Your instructions: Reproduce every line of the records below word for word, leaving out the pictures.

Given data:
>> BEGIN

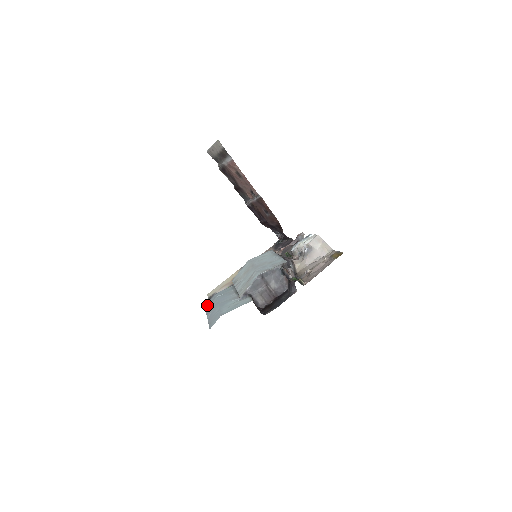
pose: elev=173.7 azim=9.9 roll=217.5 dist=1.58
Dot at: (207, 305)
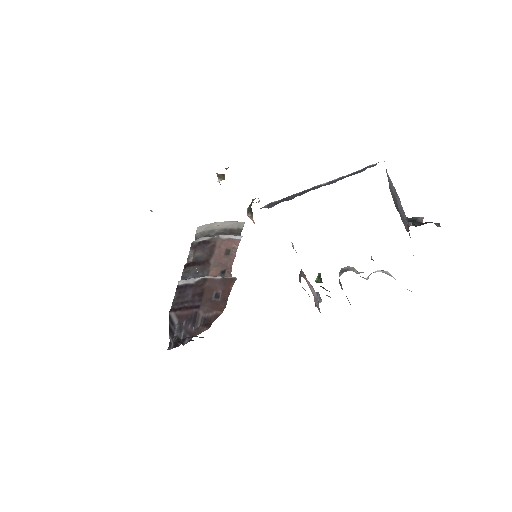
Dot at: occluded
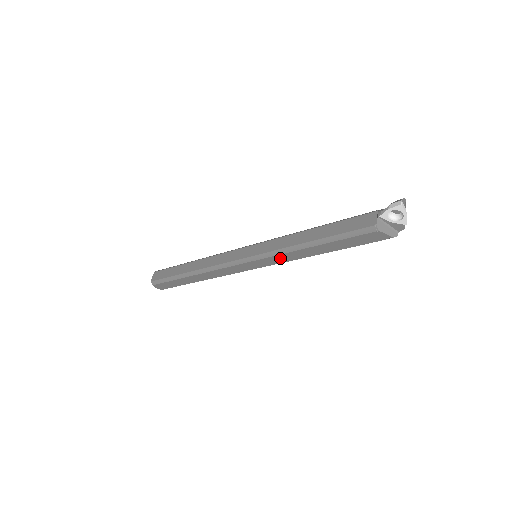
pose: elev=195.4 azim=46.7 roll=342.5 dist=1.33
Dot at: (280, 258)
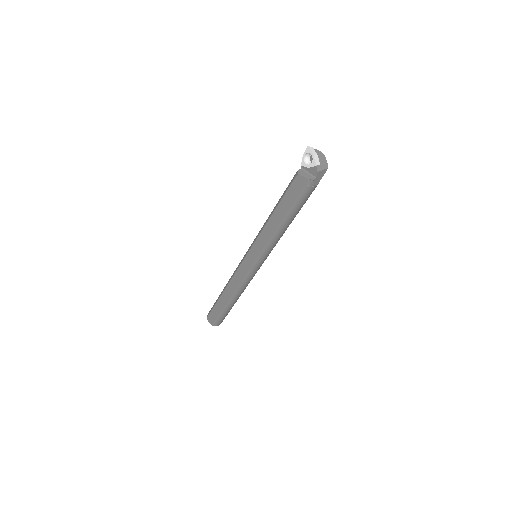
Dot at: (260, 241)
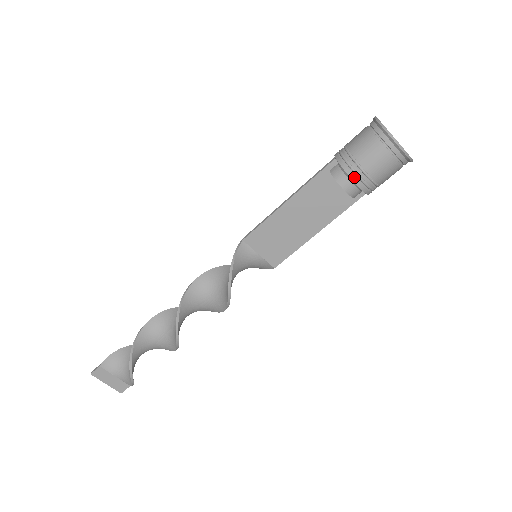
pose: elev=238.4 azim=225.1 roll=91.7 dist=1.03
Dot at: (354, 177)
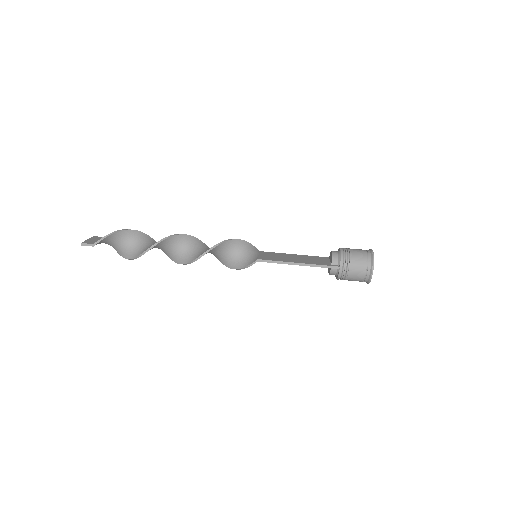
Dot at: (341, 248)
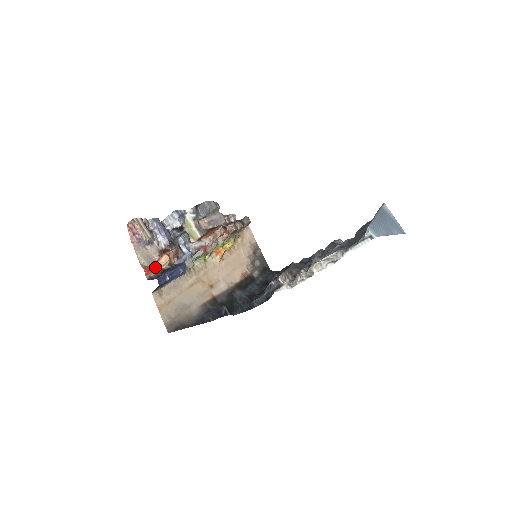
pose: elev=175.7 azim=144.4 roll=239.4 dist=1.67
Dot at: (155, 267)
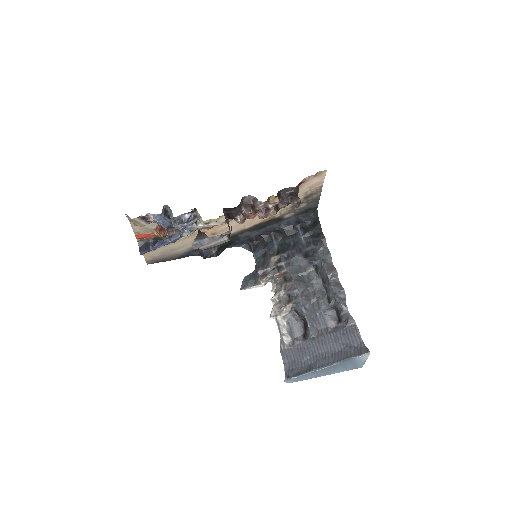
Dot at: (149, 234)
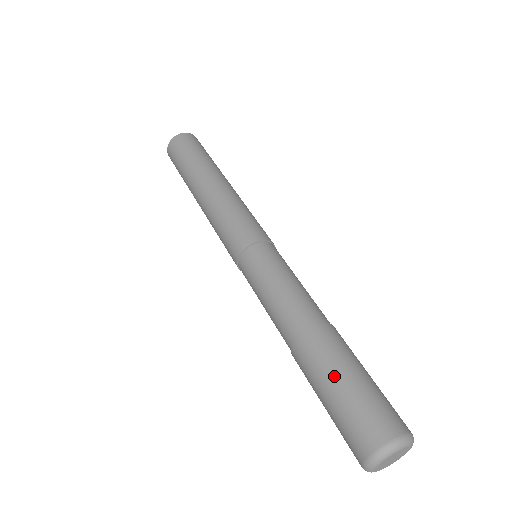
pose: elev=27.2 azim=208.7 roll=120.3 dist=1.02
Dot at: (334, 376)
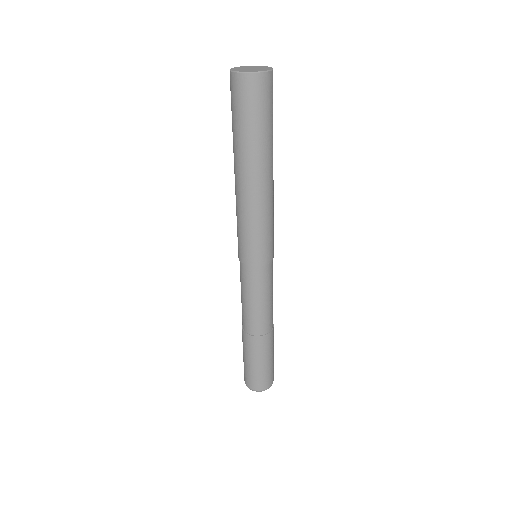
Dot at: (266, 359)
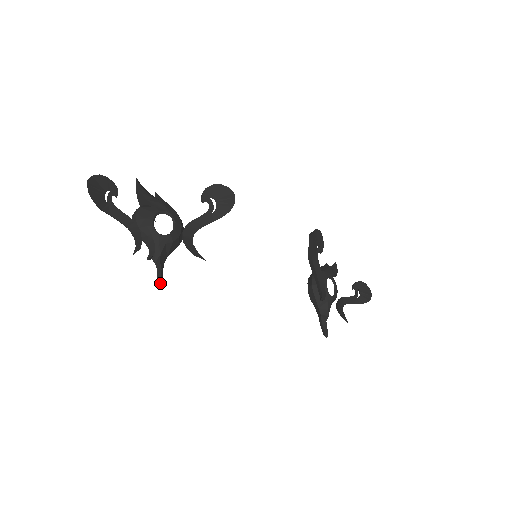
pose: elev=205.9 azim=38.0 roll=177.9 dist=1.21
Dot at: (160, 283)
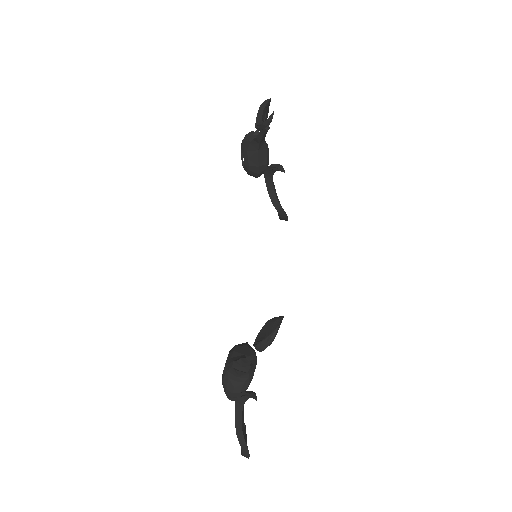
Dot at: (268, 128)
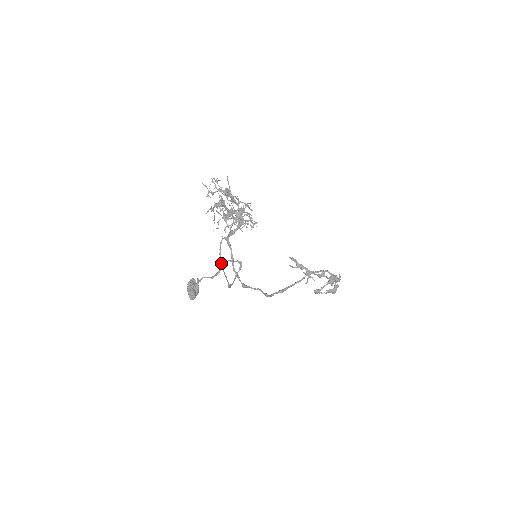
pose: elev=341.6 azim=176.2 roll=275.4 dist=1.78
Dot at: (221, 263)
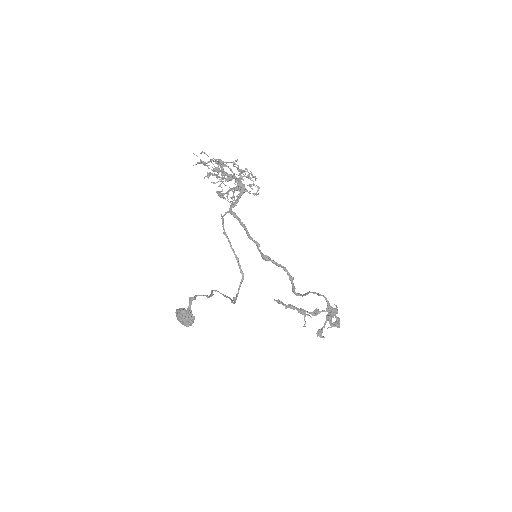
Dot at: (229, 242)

>> END

Task response:
pose: elev=173.7 azim=9.9 roll=217.5 dist=1.58
Dot at: (207, 305)
Dot at: occluded
pose: elev=195.4 azim=46.7 roll=342.5 dist=1.33
Dot at: (280, 258)
Dot at: (260, 241)
pose: elev=238.4 azim=225.1 roll=91.7 dist=1.03
Dot at: (354, 177)
Dot at: (341, 248)
pose: elev=175.7 azim=144.4 roll=239.4 dist=1.67
Dot at: (155, 267)
Dot at: (149, 234)
pose: elev=27.2 azim=208.7 roll=120.3 dist=1.02
Dot at: (334, 376)
Dot at: (266, 359)
pose: elev=205.9 azim=38.0 roll=177.9 dist=1.21
Dot at: (160, 283)
Dot at: (268, 128)
pose: elev=341.6 azim=176.2 roll=275.4 dist=1.78
Dot at: (221, 263)
Dot at: (229, 242)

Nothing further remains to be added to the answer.